Ultimately, a certain feature adapted from Ni no Kuni's DS release underlines how much better the PS3 version could have been if it was developed as a wholly unique game. While said feature is most likely the main reason we never saw the portable game in the States, it's still impossibly cool: Ni no Kuni DS shipped with a book that the player would have to consult in order to solve puzzles. If a character in the game, say, needed a bridge built, you'd then have to flip through the book to find the appropriate symbol to draw on the screen. The PlayStation 3 version of this act amounts to choosing the most obvious spell from a drop-down menu on the screen. Granted, this choice alone didn't make the console version of Ni no Kuni subpar, but it speaks to how Level-5 didn't think hard enough about how to make the experience more appropriate for consoles.

Despite all of my griping about what came before, I do have much higher hopes for Ni no Kuni II: Revenant Kingdom. For one, it won't contain any of the DS baggage its predecessor did, seeing as it's only being developed for the PlayStation 4. And I honestly think Level-5 has become a much better RPG developer over the past few years. Last year's Fantasy Life ended up being an intensely charming and playable pocket-size MMO, and this fall's Yo-Kai Watch cut the fat from Ni no Kuni's monster collecting, which resulted in an experience with much better pacing. Now, it's entirely possible Level-5 simply makes better portable games because the lack of spectacle allows them to concentrate on making better design choices over those you'd find in a big, bloated, and "epic" experience. But, having followed their work since the so-called (not by me) "Zelda killer" Dark Cloud, I've made an honest attempt to like each of Level-5's games, and it seems like they're really starting to hit their stride when it comes to RPGs. The 3DS still has about a year of life left, and I'm rooting for Yo-Kai Watch's sequels and spin-offs to make it to the States.

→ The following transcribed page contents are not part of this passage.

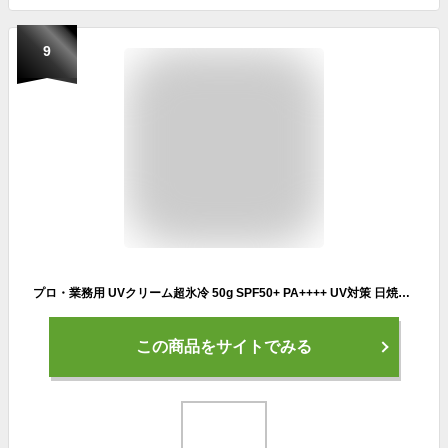
9
プロ・業務用 UVクリーム超氷冷 50g SPF50+ PA++++ UV対策 日焼け止めクリーム 紫外線 夏用 冷感 冷たい ベタつかない 首 手足 顔 ボディ プロ業務用 ヤーマン
この商品をサイトでみる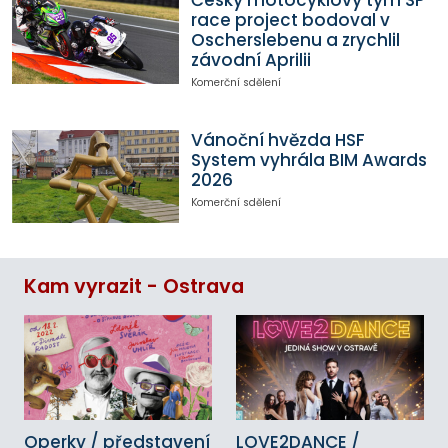
Český motocyklový tým SP
race project bodoval v
Oscherslebenu a zrychlil
závodní Aprilii
Komerční sdělení
Vánoční hvězda HSF
System vyhrála BIM Awards
2026
Komerční sdělení
Kam vyrazit - Ostrava
Operky / představení
LOVE2DANCE /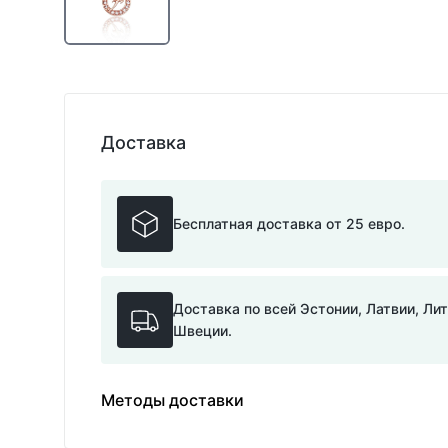
Доставка
Бесплатная доставка от 25 евро.
Доставка по всей Эстонии, Латвии, Ли
Швеции.
Методы доставки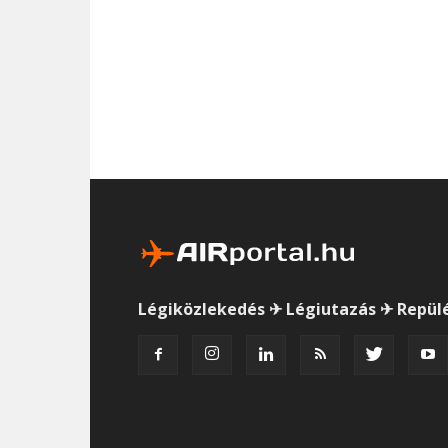
Légiközlekedés ✈ Légiutazás ✈ Repül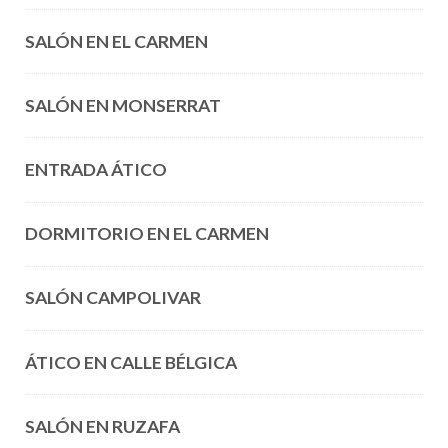
SALÓN EN EL CARMEN
SALÓN EN MONSERRAT
ENTRADA ÁTICO
DORMITORIO EN EL CARMEN
SALÓN CAMPOLIVAR
ÁTICO EN CALLE BÉLGICA
SALÓN EN RUZAFA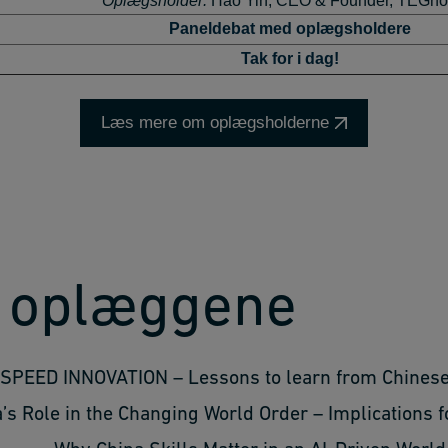
Oplægsholder:
Hao Yin,
CEO & Founder, TEGno
Paneldebat med oplægsholdere
Tak for i dag!
Læs mere om oplægsholderne
 oplæggene
SPEED INNOVATION – Lessons to learn from Chines
’s Role in the Changing World Order – Implications 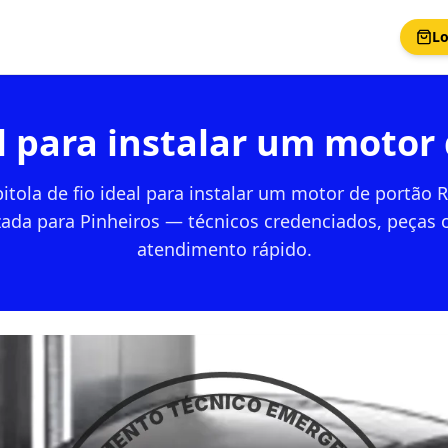
Lo
eal para instalar um motor
bitola de fio ideal para instalar um motor de portão 
zada para Pinheiros — técnicos credenciados, peças o
atendimento rápido.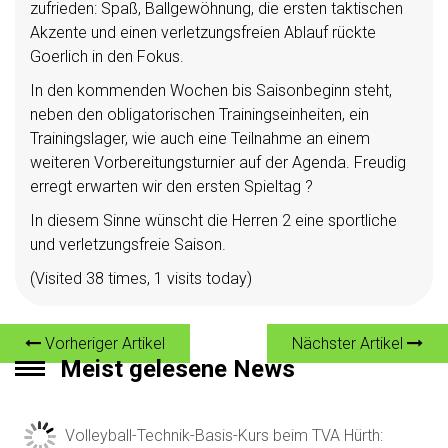
zufrieden: Spaß, Ballgewöhnung, die ersten taktischen
Akzente und einen verletzungsfreien Ablauf rückte
Goerlich in den Fokus.
In den kommenden Wochen bis Saisonbeginn steht,
neben den obligatorischen Trainingseinheiten, ein
Trainingslager, wie auch eine Teilnahme an einem
weiteren Vorbereitungsturnier auf der Agenda. Freudig
erregt erwarten wir den ersten Spieltag ?
In diesem Sinne wünscht die Herren 2 eine sportliche
und verletzungsfreie Saison.
(Visited 38 times, 1 visits today)
Vorheriger Artikel
Nächster Artikel
Meist gelesene News
Volleyball-Technik-Basis-Kurs beim TVA Hürth: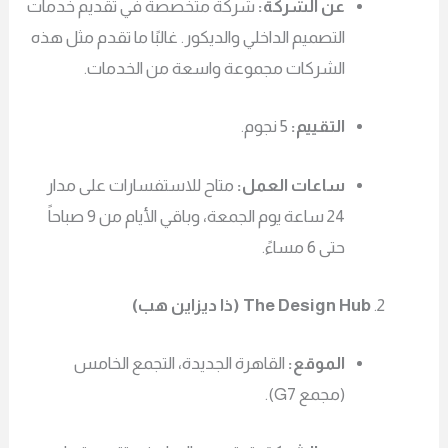
عن الشركة:
شركة متخصصة في تقديم خدمات
التصميم الداخلي والديكور. غالبًا ما تقدم مثل هذه
الشركات مجموعة واسعة من الخدمات.
التقييم:
5 نجوم.
ساعات العمل:
متاح للاستفسارات على مدار
24 ساعة يوم الجمعة، وباقي الأيام من 9 صباحاً
حتى 6 مساءً.
The Design Hub (ذا ديزاين هب)
الموقع:
القاهرة الجديدة، التجمع الخامس
(مجمع G7).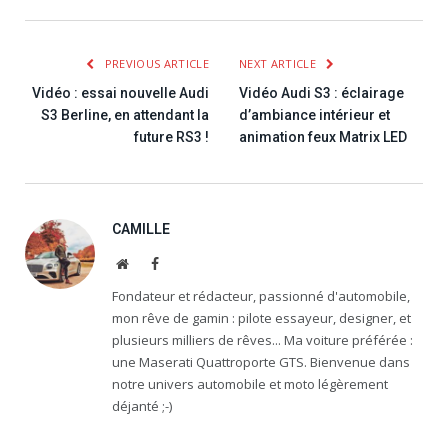
PREVIOUS ARTICLE
NEXT ARTICLE
Vidéo : essai nouvelle Audi
Vidéo Audi S3 : éclairage
S3 Berline, en attendant la
d’ambiance intérieur et
future RS3 !
animation feux Matrix LED
CAMILLE
Website
Facebook
Fondateur et rédacteur, passionné d'automobile,
mon rêve de gamin : pilote essayeur, designer, et
plusieurs milliers de rêves... Ma voiture préférée :
une Maserati Quattroporte GTS. Bienvenue dans
notre univers automobile et moto légèrement
déjanté ;-)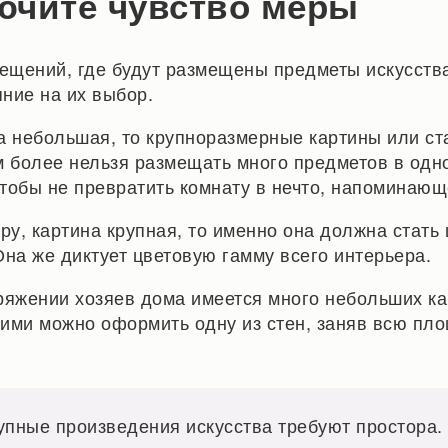
ючите чувство меры
щений, где будут размещены предметы искусства
ние на их выбор.
а небольшая, то крупноразмерные картины или ст
м более нельзя размещать много предметов в одн
тобы не превратить комнату в нечто, напоминающ
ру, картина крупная, то именно она должна стать
Она же диктует цветовую гамму всего интерьера.
ряжении хозяев дома имеется много небольших ка
о ими можно оформить одну из стен, заняв всю пл
пные произведения искусства требуют простора.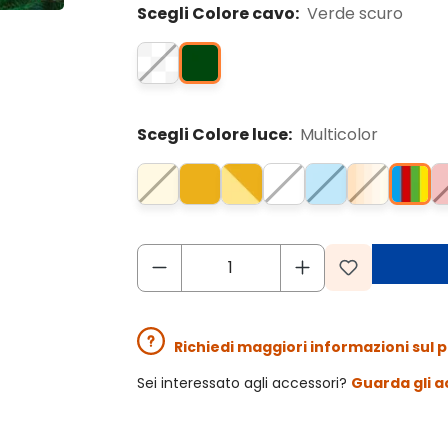
Scegli Colore cavo:
Verde scuro
Scegli Colore luce:
Multicolor
Richiedi maggiori informazioni sul 
Sei interessato agli accessori?
Guarda gli a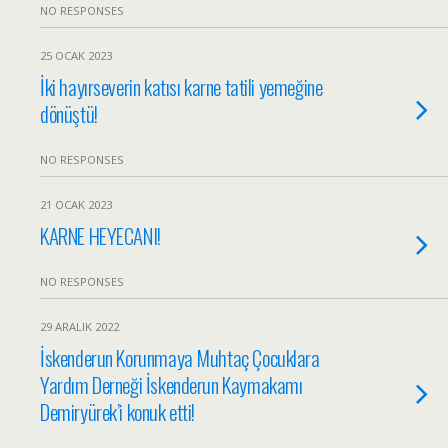
NO RESPONSES
25 OCAK 2023
İki hayırseverin katısı karne tatili yemeğine
dönüştü!
NO RESPONSES
21 OCAK 2023
KARNE HEYECANI!
NO RESPONSES
29 ARALIK 2022
İskenderun Korunmaya Muhtaç Çocuklara
Yardım Derneği İskenderun Kaymakamı
Demiryürek’i konuk etti!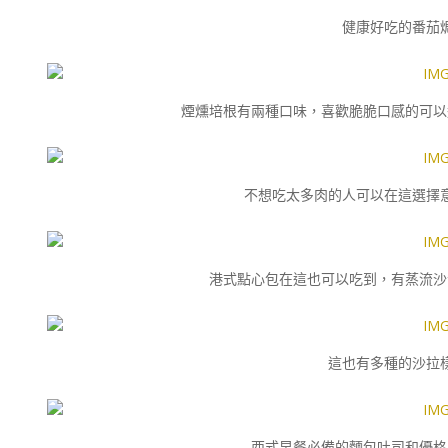
健康好吃的番茄
煙燻培根有兩種口味，喜歡脆脆口感的可以
不想吃太多肉的人可以在這選擇
港式點心包在這也可以吃到，有蒸流沙
這也有多種的沙拉
西式早餐必備的麵包吐司和優格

At the very least, this new Ni no Kuni will (hopefully) not provoke a wave of people to respond "The JRPG is back!" as they did with the 2013 release. Sure, we've had our dry periods, but at this point you'd probably need several lifetimes to work your way through everything from this genre currently available for the 3DS—and that's not even counting the big releases for 2016. Now that the hand-wringing had ended, it's clear we kinda have too many JRPGs on our hands; and, with any luck, Ni no Kuni II will be one of the good ones.